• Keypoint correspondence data
▬▬▬▬▬▬▬▬▬▬

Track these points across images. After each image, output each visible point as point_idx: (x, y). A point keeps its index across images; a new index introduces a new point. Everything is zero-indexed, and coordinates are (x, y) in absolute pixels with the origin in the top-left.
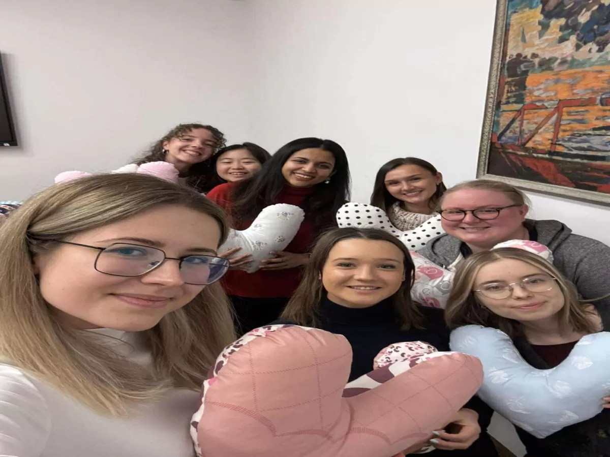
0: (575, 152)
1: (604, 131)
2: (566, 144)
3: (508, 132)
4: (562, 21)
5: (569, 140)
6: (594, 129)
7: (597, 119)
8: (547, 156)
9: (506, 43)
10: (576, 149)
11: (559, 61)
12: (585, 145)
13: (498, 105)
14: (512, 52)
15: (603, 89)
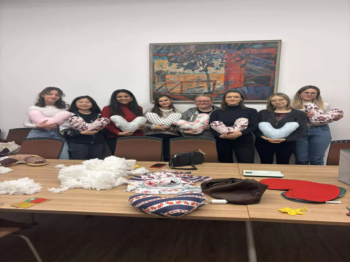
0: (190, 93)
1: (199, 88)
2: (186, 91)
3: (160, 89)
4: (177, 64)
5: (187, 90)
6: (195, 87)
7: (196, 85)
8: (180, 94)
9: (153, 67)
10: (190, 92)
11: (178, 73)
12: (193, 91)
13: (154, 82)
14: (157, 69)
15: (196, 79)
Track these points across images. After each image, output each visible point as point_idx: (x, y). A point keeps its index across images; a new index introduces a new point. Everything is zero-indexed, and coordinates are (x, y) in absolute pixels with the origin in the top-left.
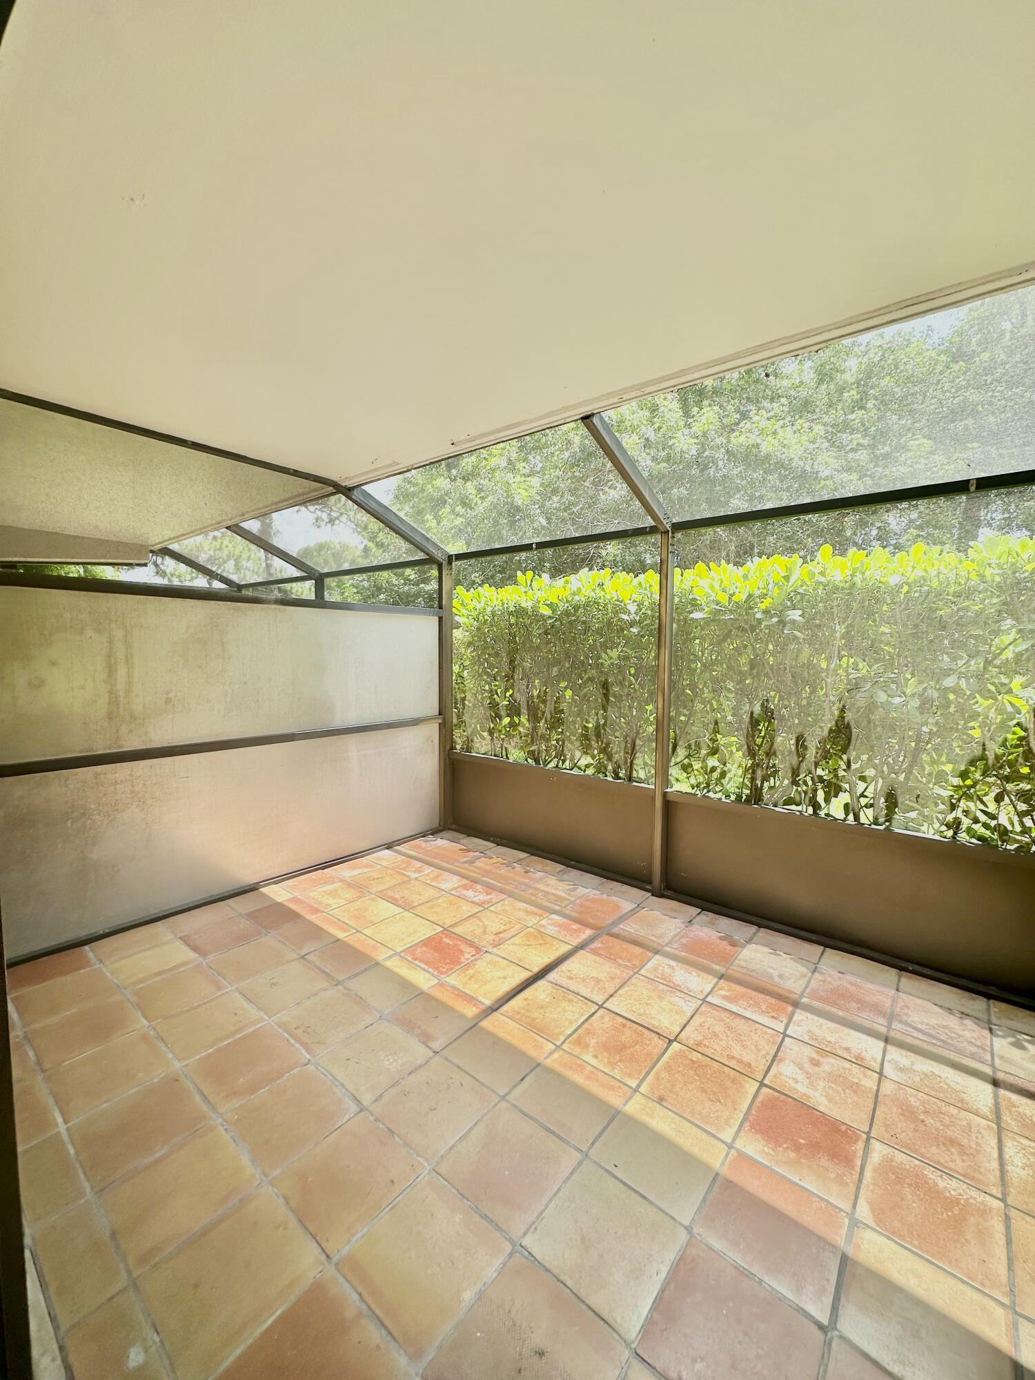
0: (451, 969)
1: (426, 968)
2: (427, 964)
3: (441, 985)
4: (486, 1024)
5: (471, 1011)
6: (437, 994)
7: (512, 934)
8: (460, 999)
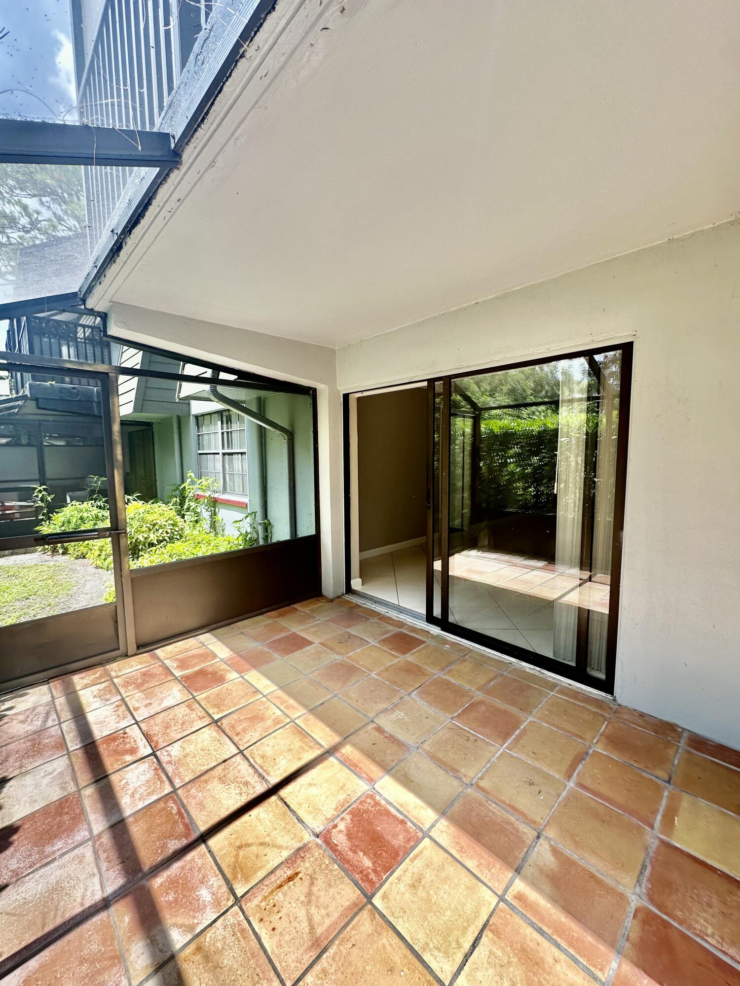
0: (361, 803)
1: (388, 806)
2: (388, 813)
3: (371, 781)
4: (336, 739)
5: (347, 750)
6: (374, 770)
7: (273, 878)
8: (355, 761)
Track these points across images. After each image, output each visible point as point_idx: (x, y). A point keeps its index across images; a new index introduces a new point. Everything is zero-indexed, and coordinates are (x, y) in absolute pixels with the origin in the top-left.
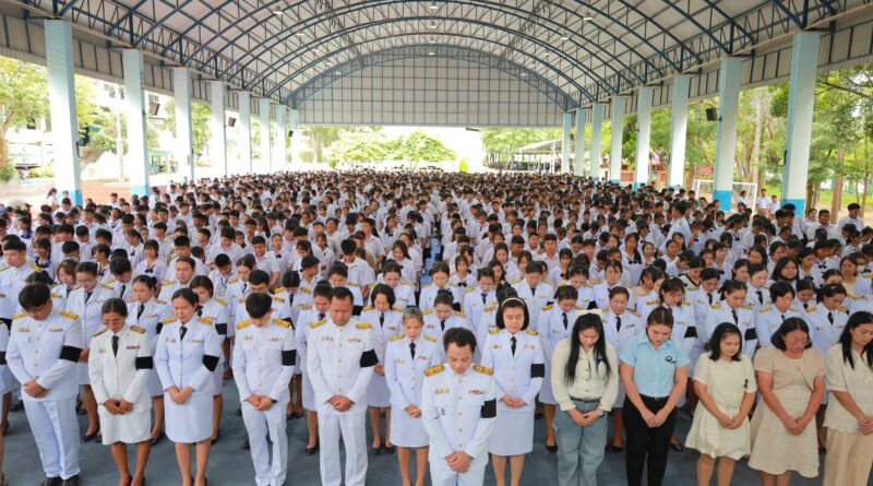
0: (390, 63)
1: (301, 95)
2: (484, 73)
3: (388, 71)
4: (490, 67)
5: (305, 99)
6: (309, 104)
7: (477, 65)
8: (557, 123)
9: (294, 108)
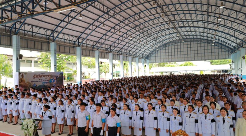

▬▬▬▬▬▬▬▬▬▬

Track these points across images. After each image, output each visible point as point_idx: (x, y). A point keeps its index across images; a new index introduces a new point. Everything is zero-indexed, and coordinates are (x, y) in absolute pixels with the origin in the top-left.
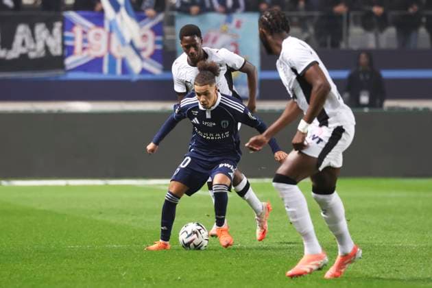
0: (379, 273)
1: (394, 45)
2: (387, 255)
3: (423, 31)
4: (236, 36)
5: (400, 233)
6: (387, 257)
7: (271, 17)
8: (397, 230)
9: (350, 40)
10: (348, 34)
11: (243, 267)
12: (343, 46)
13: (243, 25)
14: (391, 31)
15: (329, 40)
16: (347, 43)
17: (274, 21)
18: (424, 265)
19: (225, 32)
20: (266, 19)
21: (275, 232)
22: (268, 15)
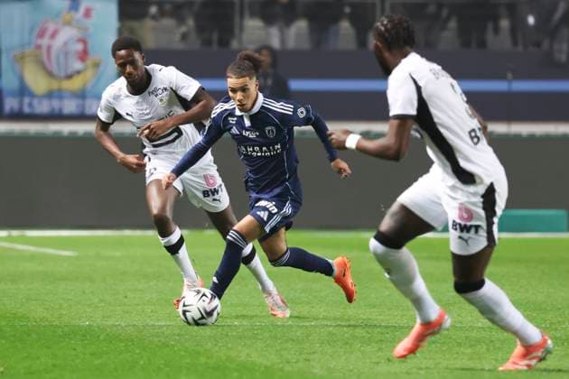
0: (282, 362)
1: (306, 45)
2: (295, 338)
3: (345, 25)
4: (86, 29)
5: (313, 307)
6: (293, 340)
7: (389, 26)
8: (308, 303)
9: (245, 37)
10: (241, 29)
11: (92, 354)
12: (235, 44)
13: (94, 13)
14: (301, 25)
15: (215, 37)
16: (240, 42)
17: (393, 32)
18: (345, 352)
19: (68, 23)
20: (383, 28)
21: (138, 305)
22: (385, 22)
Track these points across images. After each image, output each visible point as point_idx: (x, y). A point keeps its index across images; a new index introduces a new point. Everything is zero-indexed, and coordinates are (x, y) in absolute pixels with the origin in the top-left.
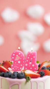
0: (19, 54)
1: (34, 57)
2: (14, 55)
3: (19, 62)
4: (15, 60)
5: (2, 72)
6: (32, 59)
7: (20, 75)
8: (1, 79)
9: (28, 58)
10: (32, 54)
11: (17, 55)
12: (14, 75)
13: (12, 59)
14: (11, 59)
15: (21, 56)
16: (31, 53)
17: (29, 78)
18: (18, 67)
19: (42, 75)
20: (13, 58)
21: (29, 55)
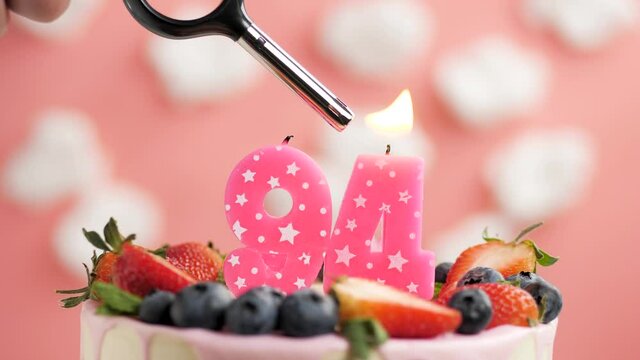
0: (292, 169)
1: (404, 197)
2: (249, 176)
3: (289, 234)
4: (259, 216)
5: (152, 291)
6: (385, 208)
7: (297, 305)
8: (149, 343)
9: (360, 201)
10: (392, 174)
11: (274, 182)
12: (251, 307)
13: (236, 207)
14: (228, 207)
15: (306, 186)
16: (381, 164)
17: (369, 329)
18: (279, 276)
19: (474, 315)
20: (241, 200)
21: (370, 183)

▬▬▬▬▬▬▬▬▬▬

• What to do
Using the entries above, transcribe every line from the line containing "1: (426, 968)" through the line containing "9: (294, 108)". Do not copy pictures.

• Task answer
1: (426, 968)
2: (427, 964)
3: (441, 985)
4: (486, 1024)
5: (471, 1011)
6: (437, 994)
7: (512, 934)
8: (460, 999)
0: (361, 803)
1: (388, 806)
2: (388, 813)
3: (371, 781)
4: (336, 739)
5: (347, 750)
6: (374, 770)
7: (273, 878)
8: (355, 761)
Track these points across images. After each image, output each visible point as point_idx: (x, y). A point keeps its index across images; a new index introduces a new point. Everything is zero-indexed, and coordinates are (x, y) in absolute pixels with the origin in the top-left.
0: (390, 63)
1: (301, 95)
2: (484, 73)
3: (388, 71)
4: (490, 67)
5: (305, 99)
6: (309, 104)
7: (477, 65)
8: (557, 123)
9: (294, 108)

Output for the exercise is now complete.